▶ PROBLEMS TO WORK ON
a: Answer these questions from the Oscar nominations article, one answer per line:
(i) Where will the 84th Oscars be held?
(ii) Whom did Christopher Plummer play in "The Last Station"?
(iii) Who directed "Pariah"?
b: Please decide whether each statement agrees with the Oscar nominations article. Give yes or no, followed by the words from the article that settle it.
(i) Jennifer Lawrence and Tom Sherak announced the nominations in all 24 categories.
(ii) "Pariah" received several nominations.
(iii) "Albert Nobbs" earned a nomination in the makeup category.
c: Name every film title that appears in the Oscar nominations article.

▶ PASSAGE SHOWN
• • • •

The 84th Oscars will be held at the Kodak Theatre in Hollywood. (via Wikimedia Commons)

Nominees for the 84th annual Academy Awards were announced this morning in Los Angeles.

Jennifer Lawrence, nominated last year for the film “Winter’s Bone” and who appears this year in “The Hunger Games,” and Tom Sherak, president of the Academy of Motion Picture Arts and Sciences announced the nominations in 10 of the 24 categories for the Feb. 26th presentation.

Christopher Plummer was nominated in the Best Supporting Actor category for his turn as a man who comes out as gay to his adult son late in his 70s in ‘Beginners.’ Plummer is familiar to the Oscars stage — in 1965 he joined Julie Andrews and the cast and crew of ‘The Sound of Music,’ when the film won best picture. He was also nominated in this same category two years ago for playing Leo Tolstoy in “The Last Station.”

Plummer is coming off a Golden Globes win for his character Hal Fields, a late-blooming widower who must learn to navigate the rather tricky waters of being single and gay in your 70s, while dealing with a son coming to grips with the news (played by gay favorite Ewan McGregor).

Gay New York blogger, Scott Wooledge was disappointed that one gay-themed movie missed the list, however.

“On the topic of movies, I’m sorry to see Pariah didn’t get any nods, it deserves a handful,” the Daily Kos regular told the Blade. “I suspect that may be because it was released so very late and Focus Features may not have campaigned on its behalf.”

Wooledge says he was “just blown away” by the Spike Lee produced film about a 17 year-old Brooklyn African-American lesbian and the effect that coming out had on her family. The film also features Adeprero Oduye and Kim Wayans.

“If anyone has ever complained there are not middle class, queer people of color in pop culture,” Wooledge says, “I implore you to run don’t walk, open your wallet and reward the director, Dee Rees and the studio for serving up a beautiful and heartfelt film that features exactly that.”

Glenn Close is a contender for Best Actress for her role as a woman passing as a man in order to work and survive in 19th century Ireland in ‘Albert Nobbs.’ ‘Nobbs’ also garnered a nod in the supporting actress category for Janet McTeer, as well as in the makeup category.

• • • •

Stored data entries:
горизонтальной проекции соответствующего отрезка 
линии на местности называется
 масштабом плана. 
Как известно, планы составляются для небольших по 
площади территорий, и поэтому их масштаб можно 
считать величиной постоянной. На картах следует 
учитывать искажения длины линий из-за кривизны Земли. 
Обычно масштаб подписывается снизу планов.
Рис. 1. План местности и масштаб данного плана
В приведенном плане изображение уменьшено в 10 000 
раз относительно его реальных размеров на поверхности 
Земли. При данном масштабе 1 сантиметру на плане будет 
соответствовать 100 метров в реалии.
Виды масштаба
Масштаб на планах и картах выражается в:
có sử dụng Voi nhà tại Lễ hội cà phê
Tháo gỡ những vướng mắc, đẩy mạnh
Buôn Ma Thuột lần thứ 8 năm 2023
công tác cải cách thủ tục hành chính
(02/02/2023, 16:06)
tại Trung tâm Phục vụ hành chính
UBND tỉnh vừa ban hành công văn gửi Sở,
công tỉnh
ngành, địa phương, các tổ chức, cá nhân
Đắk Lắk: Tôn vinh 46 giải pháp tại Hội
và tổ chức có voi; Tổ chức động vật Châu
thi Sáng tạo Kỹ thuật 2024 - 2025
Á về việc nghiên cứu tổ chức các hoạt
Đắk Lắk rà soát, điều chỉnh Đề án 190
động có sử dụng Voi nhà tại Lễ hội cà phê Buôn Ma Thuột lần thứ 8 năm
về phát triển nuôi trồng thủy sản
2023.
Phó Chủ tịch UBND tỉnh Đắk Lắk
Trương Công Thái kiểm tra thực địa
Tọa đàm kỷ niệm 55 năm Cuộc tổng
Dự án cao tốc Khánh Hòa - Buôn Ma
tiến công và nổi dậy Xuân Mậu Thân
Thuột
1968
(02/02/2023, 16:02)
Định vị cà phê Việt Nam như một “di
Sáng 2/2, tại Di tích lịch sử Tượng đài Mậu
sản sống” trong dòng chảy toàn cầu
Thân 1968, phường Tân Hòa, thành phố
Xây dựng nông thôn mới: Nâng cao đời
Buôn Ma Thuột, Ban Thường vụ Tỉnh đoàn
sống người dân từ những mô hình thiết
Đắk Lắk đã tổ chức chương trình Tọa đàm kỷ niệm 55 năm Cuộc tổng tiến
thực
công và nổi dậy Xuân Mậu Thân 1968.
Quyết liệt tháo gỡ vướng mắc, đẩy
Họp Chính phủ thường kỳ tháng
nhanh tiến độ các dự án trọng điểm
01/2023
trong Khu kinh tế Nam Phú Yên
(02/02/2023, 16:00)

• • • •

▶ ANSWERS TO THE TASKS
a:
(i) At the Kodak Theatre in Hollywood.
(ii) Leo Tolstoy.
(iii) Dee Rees.

b:
(i) No: "announced the nominations in 10 of the 24 categories"
(ii) No: "I’m sorry to see Pariah didn’t get any nods"
(iii) Yes: "as well as in the makeup category"

c:
Winter’s Bone
The Hunger Games
Beginners
The Sound of Music
The Last Station
Pariah
Albert Nobbs